Selected passage –
Written by Claire Santen

Horror has historically always been a transgressive genre, a fictional space where bodies and stories lived outside of social boundaries. Bodies in the horror genre are associated with monstrosity because of their non-normative being, their physical traits and inner desires deviate from the norm and thus become wicked. The traditions of heteropatriarchy are often deviated from in the horror genre, and thus heteronormativity is much less existent within the category. The embodiment of monsters and villains in the horror genre is therefore queer by default and queerness has a significant role and history in this category. Following is an account of how the western horror genre has transformed itself according to queerness throughout the ages. ____________________________________________________________________________________

Queerness in this context doesn’t solely refer to identities that are not cisgender and/or heterosexual. Queerness indicates expressions that lay outside of binaries and normativity, see Isa’s article on the definition of Queer.

Listed records –

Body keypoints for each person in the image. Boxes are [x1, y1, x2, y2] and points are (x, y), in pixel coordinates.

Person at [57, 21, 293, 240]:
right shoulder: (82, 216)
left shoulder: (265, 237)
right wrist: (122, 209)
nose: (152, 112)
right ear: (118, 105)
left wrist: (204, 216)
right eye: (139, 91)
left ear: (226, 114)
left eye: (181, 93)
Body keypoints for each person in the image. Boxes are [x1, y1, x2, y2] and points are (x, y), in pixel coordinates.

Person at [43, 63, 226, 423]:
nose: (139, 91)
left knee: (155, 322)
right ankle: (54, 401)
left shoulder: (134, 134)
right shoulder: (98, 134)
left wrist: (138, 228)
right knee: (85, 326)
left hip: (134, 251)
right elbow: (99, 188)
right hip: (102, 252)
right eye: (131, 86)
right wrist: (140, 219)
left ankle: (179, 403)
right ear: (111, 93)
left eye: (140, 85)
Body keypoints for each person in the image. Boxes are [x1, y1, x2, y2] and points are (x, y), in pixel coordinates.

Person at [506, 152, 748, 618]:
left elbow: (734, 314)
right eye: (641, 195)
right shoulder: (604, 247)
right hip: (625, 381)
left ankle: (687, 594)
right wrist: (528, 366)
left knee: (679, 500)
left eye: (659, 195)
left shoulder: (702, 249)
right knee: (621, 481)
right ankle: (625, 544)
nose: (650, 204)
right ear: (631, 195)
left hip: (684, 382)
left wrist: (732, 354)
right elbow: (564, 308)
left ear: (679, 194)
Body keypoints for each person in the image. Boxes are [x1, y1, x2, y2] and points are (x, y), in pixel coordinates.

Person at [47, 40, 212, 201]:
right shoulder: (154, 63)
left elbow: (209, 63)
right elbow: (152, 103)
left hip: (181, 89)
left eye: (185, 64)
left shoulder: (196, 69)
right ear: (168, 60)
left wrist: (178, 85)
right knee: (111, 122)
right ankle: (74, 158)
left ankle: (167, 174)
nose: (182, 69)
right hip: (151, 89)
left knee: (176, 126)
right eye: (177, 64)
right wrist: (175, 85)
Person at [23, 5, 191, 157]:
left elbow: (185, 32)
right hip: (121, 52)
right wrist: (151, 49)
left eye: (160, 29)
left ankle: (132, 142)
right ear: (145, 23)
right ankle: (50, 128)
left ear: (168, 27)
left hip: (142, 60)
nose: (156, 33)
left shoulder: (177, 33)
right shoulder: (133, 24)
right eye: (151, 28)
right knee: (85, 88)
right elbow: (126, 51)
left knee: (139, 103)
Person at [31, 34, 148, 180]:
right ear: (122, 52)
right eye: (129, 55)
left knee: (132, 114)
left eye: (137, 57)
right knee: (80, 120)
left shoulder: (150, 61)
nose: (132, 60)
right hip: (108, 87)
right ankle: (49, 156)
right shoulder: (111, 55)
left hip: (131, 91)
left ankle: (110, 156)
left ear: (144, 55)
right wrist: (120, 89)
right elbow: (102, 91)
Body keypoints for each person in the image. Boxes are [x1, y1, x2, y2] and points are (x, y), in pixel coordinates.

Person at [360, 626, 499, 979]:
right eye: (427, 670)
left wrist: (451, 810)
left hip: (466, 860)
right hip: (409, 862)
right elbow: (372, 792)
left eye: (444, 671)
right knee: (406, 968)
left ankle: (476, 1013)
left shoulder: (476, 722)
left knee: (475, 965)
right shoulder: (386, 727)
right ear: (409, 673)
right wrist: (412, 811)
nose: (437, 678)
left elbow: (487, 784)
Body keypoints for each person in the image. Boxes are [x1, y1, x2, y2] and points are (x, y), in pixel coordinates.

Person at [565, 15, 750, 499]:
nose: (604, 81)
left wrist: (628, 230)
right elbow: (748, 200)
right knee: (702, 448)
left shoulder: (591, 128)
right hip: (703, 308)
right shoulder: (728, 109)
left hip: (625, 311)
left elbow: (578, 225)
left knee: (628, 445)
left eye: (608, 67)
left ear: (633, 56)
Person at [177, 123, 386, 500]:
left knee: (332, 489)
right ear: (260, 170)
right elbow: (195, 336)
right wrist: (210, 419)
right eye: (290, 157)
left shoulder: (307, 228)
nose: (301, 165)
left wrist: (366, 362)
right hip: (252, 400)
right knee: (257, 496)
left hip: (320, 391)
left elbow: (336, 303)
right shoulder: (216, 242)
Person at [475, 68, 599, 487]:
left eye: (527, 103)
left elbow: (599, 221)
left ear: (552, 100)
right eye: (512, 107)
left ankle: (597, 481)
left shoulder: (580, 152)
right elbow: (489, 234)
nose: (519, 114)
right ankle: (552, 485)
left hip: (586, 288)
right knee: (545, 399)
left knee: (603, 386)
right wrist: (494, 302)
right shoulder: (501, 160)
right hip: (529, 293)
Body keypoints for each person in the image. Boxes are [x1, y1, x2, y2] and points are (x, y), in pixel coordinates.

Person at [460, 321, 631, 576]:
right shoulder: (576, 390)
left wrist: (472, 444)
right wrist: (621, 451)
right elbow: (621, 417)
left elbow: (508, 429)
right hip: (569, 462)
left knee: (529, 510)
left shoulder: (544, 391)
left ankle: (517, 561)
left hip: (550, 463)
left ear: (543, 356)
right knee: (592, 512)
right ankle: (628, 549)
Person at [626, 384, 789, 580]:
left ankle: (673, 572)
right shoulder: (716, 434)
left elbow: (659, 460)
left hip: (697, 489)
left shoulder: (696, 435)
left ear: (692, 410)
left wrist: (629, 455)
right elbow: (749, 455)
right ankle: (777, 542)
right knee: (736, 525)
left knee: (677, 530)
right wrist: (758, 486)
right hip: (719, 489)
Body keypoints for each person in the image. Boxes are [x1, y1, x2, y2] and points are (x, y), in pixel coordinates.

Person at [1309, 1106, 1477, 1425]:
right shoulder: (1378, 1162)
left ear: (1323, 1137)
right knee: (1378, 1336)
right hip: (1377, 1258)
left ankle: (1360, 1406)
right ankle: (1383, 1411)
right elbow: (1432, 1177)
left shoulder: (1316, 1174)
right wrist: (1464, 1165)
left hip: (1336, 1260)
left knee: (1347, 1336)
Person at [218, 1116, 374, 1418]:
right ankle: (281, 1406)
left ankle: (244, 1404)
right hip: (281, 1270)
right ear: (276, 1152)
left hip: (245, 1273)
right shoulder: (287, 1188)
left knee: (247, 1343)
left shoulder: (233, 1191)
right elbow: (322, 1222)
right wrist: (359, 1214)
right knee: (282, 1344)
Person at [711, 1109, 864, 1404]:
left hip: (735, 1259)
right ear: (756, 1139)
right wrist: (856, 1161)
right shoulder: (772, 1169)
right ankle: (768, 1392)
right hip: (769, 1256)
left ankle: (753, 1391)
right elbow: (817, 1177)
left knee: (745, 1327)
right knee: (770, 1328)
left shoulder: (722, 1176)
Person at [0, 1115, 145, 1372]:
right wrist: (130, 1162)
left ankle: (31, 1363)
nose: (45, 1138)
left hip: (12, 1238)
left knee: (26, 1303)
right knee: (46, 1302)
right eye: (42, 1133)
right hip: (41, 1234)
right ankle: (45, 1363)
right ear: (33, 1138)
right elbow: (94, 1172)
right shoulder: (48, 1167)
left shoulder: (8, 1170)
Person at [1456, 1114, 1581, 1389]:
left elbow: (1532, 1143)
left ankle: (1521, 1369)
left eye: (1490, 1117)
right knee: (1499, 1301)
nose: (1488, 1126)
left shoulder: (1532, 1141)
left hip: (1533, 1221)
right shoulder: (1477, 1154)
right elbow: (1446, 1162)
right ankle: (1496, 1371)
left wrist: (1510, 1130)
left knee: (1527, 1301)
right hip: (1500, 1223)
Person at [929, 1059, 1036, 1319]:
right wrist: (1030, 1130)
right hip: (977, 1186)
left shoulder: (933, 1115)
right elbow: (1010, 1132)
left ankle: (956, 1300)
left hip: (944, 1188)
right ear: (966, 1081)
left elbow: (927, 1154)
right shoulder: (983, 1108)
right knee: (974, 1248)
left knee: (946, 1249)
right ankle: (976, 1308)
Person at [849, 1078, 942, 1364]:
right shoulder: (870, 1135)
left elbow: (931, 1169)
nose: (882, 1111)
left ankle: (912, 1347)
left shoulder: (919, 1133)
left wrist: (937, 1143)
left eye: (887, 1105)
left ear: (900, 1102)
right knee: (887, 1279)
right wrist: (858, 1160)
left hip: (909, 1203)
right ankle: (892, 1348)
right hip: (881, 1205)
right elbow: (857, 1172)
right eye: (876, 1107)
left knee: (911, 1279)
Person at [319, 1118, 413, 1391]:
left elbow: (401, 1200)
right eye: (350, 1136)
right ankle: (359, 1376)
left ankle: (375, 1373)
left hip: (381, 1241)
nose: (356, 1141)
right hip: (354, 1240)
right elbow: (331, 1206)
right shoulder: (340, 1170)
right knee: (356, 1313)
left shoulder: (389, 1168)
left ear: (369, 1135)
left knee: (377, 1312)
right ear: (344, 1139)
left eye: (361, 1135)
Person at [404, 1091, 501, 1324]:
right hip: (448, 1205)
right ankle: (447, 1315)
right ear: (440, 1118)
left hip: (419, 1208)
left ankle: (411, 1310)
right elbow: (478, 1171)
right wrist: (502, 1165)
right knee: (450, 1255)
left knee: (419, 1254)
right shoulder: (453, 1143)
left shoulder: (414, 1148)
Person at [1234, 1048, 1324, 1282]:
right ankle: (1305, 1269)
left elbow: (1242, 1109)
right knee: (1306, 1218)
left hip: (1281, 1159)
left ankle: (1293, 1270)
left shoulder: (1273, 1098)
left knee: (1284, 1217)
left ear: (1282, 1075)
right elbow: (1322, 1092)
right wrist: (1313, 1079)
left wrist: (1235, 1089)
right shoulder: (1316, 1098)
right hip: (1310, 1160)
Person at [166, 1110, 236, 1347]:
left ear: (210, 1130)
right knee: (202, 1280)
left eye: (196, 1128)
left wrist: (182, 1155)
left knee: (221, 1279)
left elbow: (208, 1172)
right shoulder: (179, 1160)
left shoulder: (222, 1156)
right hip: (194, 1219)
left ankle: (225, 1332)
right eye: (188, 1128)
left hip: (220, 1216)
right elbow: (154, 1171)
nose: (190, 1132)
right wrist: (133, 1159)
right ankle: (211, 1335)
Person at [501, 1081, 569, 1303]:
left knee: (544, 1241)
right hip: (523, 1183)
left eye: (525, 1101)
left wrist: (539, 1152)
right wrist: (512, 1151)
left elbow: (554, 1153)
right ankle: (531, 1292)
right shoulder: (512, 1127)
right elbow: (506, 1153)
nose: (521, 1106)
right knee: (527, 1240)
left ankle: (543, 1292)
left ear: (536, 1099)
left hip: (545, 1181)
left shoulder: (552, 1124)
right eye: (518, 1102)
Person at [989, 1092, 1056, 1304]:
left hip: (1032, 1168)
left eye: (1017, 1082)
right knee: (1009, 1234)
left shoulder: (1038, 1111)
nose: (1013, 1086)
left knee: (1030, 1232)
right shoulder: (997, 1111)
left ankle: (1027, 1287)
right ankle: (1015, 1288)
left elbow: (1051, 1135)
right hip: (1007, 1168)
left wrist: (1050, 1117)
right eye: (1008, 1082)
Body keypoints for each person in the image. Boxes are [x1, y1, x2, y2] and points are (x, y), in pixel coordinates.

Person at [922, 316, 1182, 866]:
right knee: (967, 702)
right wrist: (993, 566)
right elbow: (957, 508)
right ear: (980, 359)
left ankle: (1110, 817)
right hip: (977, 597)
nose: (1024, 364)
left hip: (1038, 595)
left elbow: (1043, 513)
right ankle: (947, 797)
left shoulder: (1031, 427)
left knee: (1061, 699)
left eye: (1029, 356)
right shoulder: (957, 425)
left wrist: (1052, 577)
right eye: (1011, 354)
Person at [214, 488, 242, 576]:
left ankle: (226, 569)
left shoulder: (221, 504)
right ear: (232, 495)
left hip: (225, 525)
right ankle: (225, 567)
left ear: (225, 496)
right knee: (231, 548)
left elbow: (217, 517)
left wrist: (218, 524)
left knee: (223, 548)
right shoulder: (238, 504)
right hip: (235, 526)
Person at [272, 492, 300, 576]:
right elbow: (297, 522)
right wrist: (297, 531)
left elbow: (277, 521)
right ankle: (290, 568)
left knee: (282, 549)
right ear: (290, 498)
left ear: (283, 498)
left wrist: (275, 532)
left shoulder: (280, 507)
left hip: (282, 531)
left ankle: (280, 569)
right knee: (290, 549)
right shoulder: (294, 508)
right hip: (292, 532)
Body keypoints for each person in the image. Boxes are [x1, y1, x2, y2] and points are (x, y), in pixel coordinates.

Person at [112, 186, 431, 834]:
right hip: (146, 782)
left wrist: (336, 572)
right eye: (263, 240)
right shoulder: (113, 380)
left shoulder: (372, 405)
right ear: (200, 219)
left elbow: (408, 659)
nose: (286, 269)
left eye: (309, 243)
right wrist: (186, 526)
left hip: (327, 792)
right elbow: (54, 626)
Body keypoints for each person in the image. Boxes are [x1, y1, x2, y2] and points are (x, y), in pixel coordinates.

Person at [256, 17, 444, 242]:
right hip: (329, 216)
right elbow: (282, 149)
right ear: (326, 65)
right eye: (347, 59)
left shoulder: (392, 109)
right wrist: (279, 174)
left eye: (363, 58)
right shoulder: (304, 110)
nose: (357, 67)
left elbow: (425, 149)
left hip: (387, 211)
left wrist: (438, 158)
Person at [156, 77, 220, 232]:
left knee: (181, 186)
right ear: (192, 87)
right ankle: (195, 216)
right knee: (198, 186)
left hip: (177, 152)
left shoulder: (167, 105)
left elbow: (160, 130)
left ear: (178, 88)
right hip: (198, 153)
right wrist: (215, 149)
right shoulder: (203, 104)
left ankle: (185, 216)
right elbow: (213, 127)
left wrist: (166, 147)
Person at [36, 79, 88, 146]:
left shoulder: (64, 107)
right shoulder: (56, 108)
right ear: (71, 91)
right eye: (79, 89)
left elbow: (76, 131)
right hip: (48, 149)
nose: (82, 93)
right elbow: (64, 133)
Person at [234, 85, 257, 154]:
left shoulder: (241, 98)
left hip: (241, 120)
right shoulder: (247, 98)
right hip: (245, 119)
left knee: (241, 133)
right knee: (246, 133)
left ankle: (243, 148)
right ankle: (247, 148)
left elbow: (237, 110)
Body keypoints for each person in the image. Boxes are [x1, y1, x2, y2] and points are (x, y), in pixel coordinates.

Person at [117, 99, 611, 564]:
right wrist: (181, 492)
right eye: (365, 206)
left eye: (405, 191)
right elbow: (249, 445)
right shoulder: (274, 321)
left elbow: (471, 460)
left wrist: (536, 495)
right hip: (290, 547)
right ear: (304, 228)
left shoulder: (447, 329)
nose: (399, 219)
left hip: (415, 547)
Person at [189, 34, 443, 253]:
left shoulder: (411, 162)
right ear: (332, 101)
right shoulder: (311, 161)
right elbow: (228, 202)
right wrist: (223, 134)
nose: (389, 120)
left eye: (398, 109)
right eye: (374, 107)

Assignment A – Transcribe everything in the piece on queerness in horror from "Queerness in this" down to "definition of Queer.".
Assignment B – According to the piece on queerness in horror, why are bodies in the horror genre associated with monstrosity?
Assignment C – Resume the piece on queerness in horror after its final sentence.

Answer area A –
Queerness in this context doesn’t solely refer to identities that are not cisgender and/or heterosexual. Queerness indicates expressions that lay outside of binaries and normativity, see Isa’s article on the definition of Queer.

Answer area B – They are associated with monstrosity because of their non-normative being. Their physical traits and inner desires deviate from the norm and so become wicked.

Answer area C –
The Greek Tragedy

The horror genre is essentially a history of depicted queerness in all forms of media, and this history dates back centuries. Horror can be considered the most direct descendant of Greek tragedy, and is essentially a derivative of the latter. Aristotle claims that the Greek tragedy is characterized by instigating the pity and fear of the audience in relation to the story, something which is vital to the horror genre likewise. Greek theatre, just like Shakespearean theatre, required men to play the female characters, and was thus categorized as “transvestite theatre”. Many characters of Greek theatre are queer-coded, take for instance Dionysos, a god known for its effeminacy. Dionysos challenged binaries of god and beast, and man and woman, the drag displayed in Dionysos and other tragedies at large became adopted and legitimised in dominant ideology and community. Though its gender flexibility is derived from patriarchal ideals and sustains the subordination of the woman, the genre provides a subversive questioning of the fixity of gender. The Dionysiac cult subsequently provides both a challenge and support towards the perpetuating of the normal and normative.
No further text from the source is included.